>> Start Data

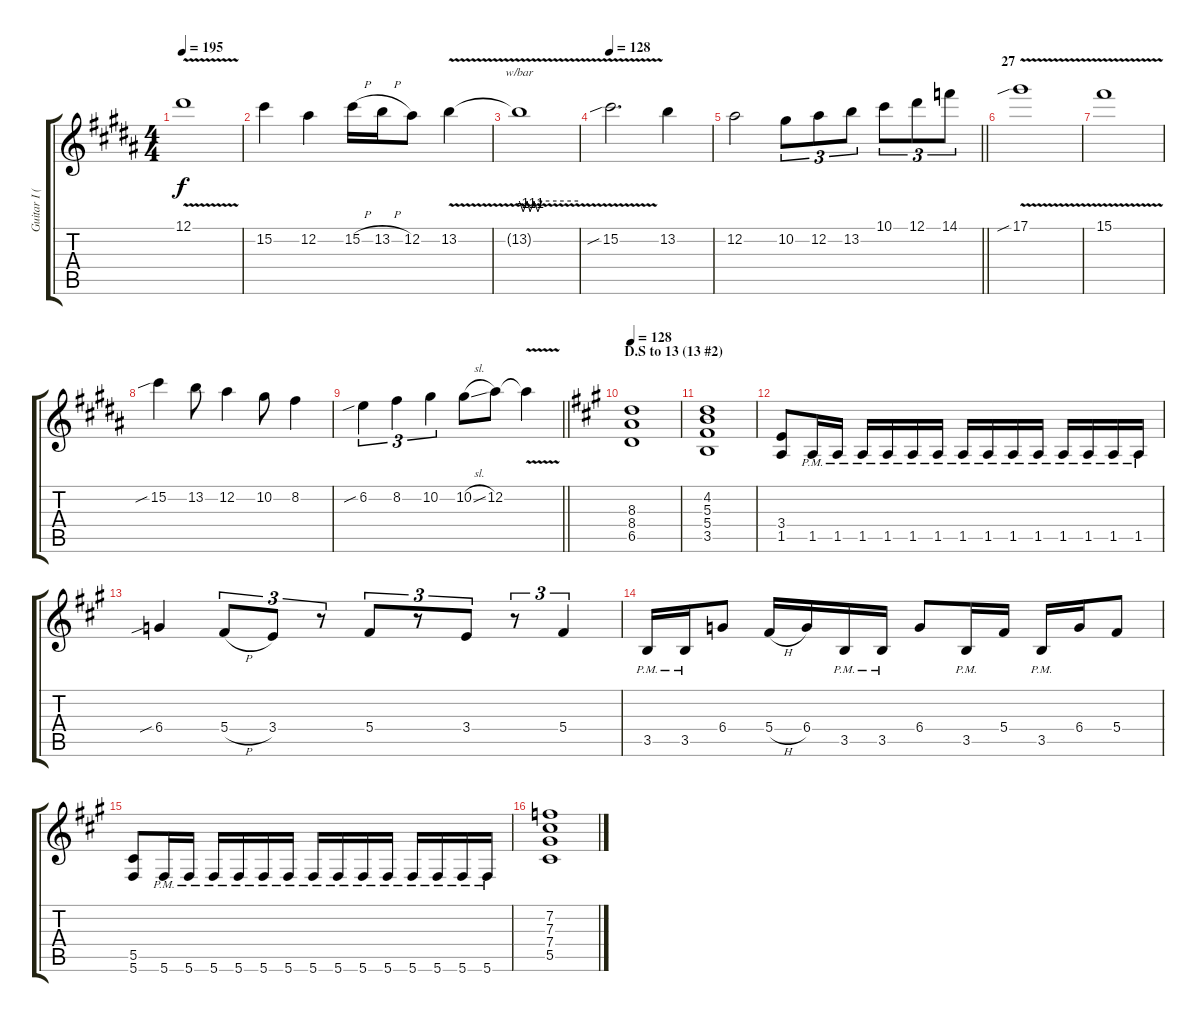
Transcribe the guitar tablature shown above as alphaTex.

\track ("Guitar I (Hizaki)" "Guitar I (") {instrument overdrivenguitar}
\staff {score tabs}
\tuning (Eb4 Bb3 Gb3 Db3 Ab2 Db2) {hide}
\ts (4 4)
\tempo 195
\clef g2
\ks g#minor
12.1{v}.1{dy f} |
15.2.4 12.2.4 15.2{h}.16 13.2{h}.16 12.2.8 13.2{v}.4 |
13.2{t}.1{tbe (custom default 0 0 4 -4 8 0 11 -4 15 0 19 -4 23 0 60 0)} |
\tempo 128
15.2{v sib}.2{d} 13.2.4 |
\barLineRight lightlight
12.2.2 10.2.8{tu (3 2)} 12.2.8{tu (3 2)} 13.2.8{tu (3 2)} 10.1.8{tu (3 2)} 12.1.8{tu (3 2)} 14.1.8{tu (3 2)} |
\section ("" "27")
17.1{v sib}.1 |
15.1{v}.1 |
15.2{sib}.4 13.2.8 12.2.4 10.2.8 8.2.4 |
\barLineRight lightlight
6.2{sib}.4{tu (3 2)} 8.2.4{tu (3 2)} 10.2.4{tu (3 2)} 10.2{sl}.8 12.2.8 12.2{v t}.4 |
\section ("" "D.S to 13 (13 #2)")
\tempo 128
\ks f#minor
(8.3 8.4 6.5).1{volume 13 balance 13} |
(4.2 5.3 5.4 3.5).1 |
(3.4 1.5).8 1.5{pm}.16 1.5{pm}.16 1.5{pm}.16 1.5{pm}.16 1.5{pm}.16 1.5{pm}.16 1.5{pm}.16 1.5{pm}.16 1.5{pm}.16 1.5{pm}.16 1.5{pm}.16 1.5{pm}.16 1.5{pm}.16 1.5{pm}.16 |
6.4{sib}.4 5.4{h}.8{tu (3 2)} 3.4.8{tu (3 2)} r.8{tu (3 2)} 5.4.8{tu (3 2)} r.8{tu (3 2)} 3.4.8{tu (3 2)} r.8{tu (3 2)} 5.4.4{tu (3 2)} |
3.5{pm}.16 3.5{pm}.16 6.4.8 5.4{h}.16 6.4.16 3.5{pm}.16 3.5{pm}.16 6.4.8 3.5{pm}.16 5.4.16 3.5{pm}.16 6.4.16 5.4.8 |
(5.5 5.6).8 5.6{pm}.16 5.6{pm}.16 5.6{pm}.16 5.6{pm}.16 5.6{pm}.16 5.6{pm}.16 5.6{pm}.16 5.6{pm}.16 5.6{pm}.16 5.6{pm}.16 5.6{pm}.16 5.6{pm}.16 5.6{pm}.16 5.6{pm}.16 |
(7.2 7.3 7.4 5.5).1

>> End Data
>> Start Data

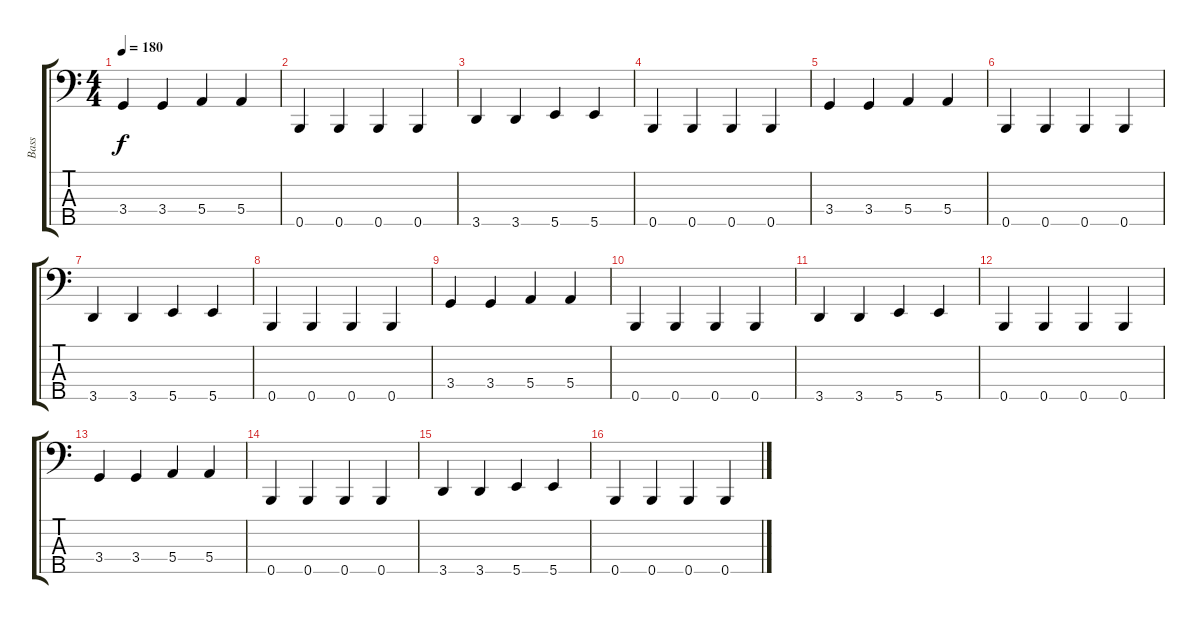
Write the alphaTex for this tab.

>> End Data

# What this task involves
Could you repeat the part of the material that opens with the line containing "Transcribe the guitar" and closes with the line containing "(7.2 7.3 7.4 5.5).1", substituting "distortionguitar" for "overdrivenguitar" and keeping everything else the same? Give only those lines.

# Exercise answer
Transcribe the guitar tablature shown above as alphaTex.

\track ("Guitar I (Hizaki)" "Guitar I (") {instrument distortionguitar}
\staff {score tabs}
\tuning (Eb4 Bb3 Gb3 Db3 Ab2 Db2) {hide}
\ts (4 4)
\tempo 195
\clef g2
\ks g#minor
12.1{v}.1{dy f} |
15.2.4 12.2.4 15.2{h}.16 13.2{h}.16 12.2.8 13.2{v}.4 |
13.2{t}.1{tbe (custom default 0 0 4 -4 8 0 11 -4 15 0 19 -4 23 0 60 0)} |
\tempo 128
15.2{v sib}.2{d} 13.2.4 |
\barLineRight lightlight
12.2.2 10.2.8{tu (3 2)} 12.2.8{tu (3 2)} 13.2.8{tu (3 2)} 10.1.8{tu (3 2)} 12.1.8{tu (3 2)} 14.1.8{tu (3 2)} |
\section ("" "27")
17.1{v sib}.1 |
15.1{v}.1 |
15.2{sib}.4 13.2.8 12.2.4 10.2.8 8.2.4 |
\barLineRight lightlight
6.2{sib}.4{tu (3 2)} 8.2.4{tu (3 2)} 10.2.4{tu (3 2)} 10.2{sl}.8 12.2.8 12.2{v t}.4 |
\section ("" "D.S to 13 (13 #2)")
\tempo 128
\ks f#minor
(8.3 8.4 6.5).1{volume 13 balance 13} |
(4.2 5.3 5.4 3.5).1 |
(3.4 1.5).8 1.5{pm}.16 1.5{pm}.16 1.5{pm}.16 1.5{pm}.16 1.5{pm}.16 1.5{pm}.16 1.5{pm}.16 1.5{pm}.16 1.5{pm}.16 1.5{pm}.16 1.5{pm}.16 1.5{pm}.16 1.5{pm}.16 1.5{pm}.16 |
6.4{sib}.4 5.4{h}.8{tu (3 2)} 3.4.8{tu (3 2)} r.8{tu (3 2)} 5.4.8{tu (3 2)} r.8{tu (3 2)} 3.4.8{tu (3 2)} r.8{tu (3 2)} 5.4.4{tu (3 2)} |
3.5{pm}.16 3.5{pm}.16 6.4.8 5.4{h}.16 6.4.16 3.5{pm}.16 3.5{pm}.16 6.4.8 3.5{pm}.16 5.4.16 3.5{pm}.16 6.4.16 5.4.8 |
(5.5 5.6).8 5.6{pm}.16 5.6{pm}.16 5.6{pm}.16 5.6{pm}.16 5.6{pm}.16 5.6{pm}.16 5.6{pm}.16 5.6{pm}.16 5.6{pm}.16 5.6{pm}.16 5.6{pm}.16 5.6{pm}.16 5.6{pm}.16 5.6{pm}.16 |
(7.2 7.3 7.4 5.5).1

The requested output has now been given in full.